▶ _The task_
Rewrite the material below with every instance of "surveyor" changed to "inspector", keeping everything else the same.

▶ _Data for review_
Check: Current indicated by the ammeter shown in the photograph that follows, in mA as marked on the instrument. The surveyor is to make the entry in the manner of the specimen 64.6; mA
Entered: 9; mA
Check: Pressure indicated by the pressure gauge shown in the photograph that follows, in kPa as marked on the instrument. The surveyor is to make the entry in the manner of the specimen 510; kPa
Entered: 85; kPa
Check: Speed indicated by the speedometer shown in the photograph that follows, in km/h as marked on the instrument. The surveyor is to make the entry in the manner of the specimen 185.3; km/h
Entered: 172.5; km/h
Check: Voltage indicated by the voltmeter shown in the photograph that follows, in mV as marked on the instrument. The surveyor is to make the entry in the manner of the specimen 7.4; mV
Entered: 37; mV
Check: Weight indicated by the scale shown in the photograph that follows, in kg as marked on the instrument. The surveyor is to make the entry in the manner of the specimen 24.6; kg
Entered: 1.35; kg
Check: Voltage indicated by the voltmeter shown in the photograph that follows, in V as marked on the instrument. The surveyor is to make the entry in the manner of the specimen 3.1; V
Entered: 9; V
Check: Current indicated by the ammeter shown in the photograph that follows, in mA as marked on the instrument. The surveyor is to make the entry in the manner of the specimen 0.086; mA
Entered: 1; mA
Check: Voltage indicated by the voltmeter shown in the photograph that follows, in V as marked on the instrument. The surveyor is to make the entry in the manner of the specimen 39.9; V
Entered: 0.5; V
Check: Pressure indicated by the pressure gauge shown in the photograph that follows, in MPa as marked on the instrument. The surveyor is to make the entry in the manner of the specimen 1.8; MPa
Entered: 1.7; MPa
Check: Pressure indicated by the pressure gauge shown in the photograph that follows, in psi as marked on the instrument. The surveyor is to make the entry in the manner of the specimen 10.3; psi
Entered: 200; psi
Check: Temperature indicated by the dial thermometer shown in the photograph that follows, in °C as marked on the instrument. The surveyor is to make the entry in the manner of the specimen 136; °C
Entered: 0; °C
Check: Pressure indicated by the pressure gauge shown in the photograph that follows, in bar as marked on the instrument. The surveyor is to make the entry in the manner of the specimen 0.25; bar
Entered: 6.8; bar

▶ _Exercise solution_
Check: Current indicated by the ammeter shown in the photograph that follows, in mA as marked on the instrument. The inspector is to make the entry in the manner of the specimen 64.6; mA
Entered: 9; mA
Check: Pressure indicated by the pressure gauge shown in the photograph that follows, in kPa as marked on the instrument. The inspector is to make the entry in the manner of the specimen 510; kPa
Entered: 85; kPa
Check: Speed indicated by the speedometer shown in the photograph that follows, in km/h as marked on the instrument. The inspector is to make the entry in the manner of the specimen 185.3; km/h
Entered: 172.5; km/h
Check: Voltage indicated by the voltmeter shown in the photograph that follows, in mV as marked on the instrument. The inspector is to make the entry in the manner of the specimen 7.4; mV
Entered: 37; mV
Check: Weight indicated by the scale shown in the photograph that follows, in kg as marked on the instrument. The inspector is to make the entry in the manner of the specimen 24.6; kg
Entered: 1.35; kg
Check: Voltage indicated by the voltmeter shown in the photograph that follows, in V as marked on the instrument. The inspector is to make the entry in the manner of the specimen 3.1; V
Entered: 9; V
Check: Current indicated by the ammeter shown in the photograph that follows, in mA as marked on the instrument. The inspector is to make the entry in the manner of the specimen 0.086; mA
Entered: 1; mA
Check: Voltage indicated by the voltmeter shown in the photograph that follows, in V as marked on the instrument. The inspector is to make the entry in the manner of the specimen 39.9; V
Entered: 0.5; V
Check: Pressure indicated by the pressure gauge shown in the photograph that follows, in MPa as marked on the instrument. The inspector is to make the entry in the manner of the specimen 1.8; MPa
Entered: 1.7; MPa
Check: Pressure indicated by the pressure gauge shown in the photograph that follows, in psi as marked on the instrument. The inspector is to make the entry in the manner of the specimen 10.3; psi
Entered: 200; psi
Check: Temperature indicated by the dial thermometer shown in the photograph that follows, in °C as marked on the instrument. The inspector is to make the entry in the manner of the specimen 136; °C
Entered: 0; °C
Check: Pressure indicated by the pressure gauge shown in the photograph that follows, in bar as marked on the instrument. The inspector is to make the entry in the manner of the specimen 0.25; bar
Entered: 6.8; bar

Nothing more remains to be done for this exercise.